Find "coffee maker: none" and "wine bottle: present" in the records below. Copy the lines holding them and every line between, exactly, and no others.

*** Opening AVAILABLE RECORDS ***

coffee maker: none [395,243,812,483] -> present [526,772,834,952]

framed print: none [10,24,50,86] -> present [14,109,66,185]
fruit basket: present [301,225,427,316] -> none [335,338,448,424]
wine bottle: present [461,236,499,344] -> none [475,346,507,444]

*** Closing AVAILABLE RECORDS ***
*** Opening AVAILABLE RECORDS ***

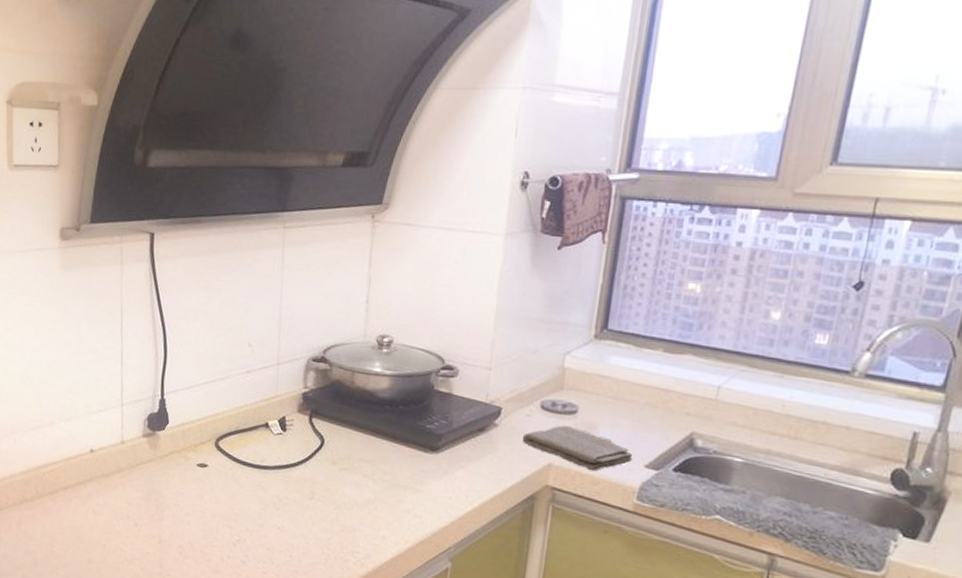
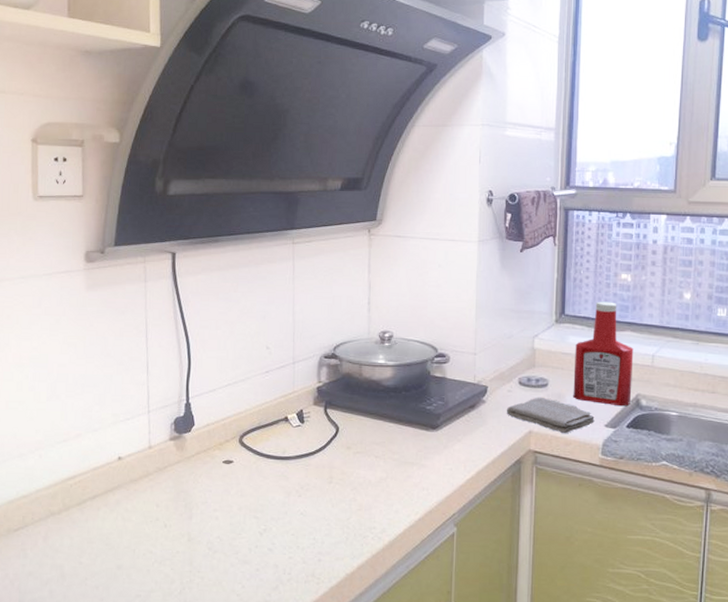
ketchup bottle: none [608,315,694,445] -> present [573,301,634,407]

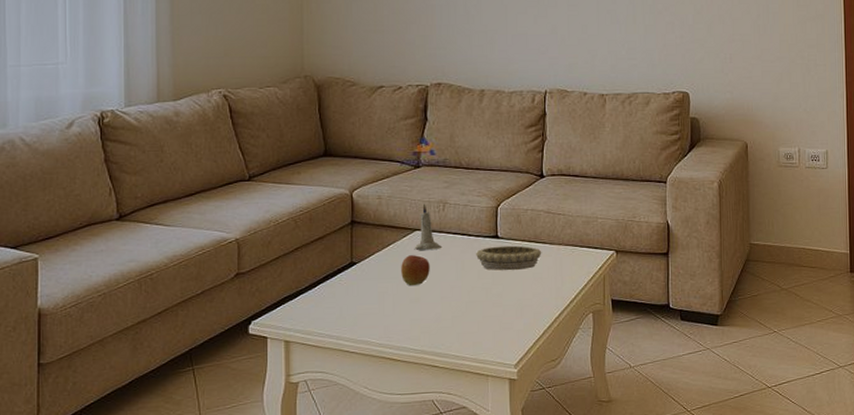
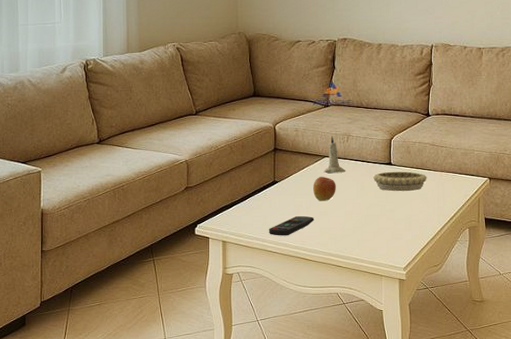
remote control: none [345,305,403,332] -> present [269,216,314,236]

*** Closing AVAILABLE RECORDS ***

__RESULT__.
coffee maker: none [395,243,812,483] -> present [526,772,834,952]

framed print: none [10,24,50,86] -> present [14,109,66,185]
fruit basket: present [301,225,427,316] -> none [335,338,448,424]
wine bottle: present [461,236,499,344] -> none [475,346,507,444]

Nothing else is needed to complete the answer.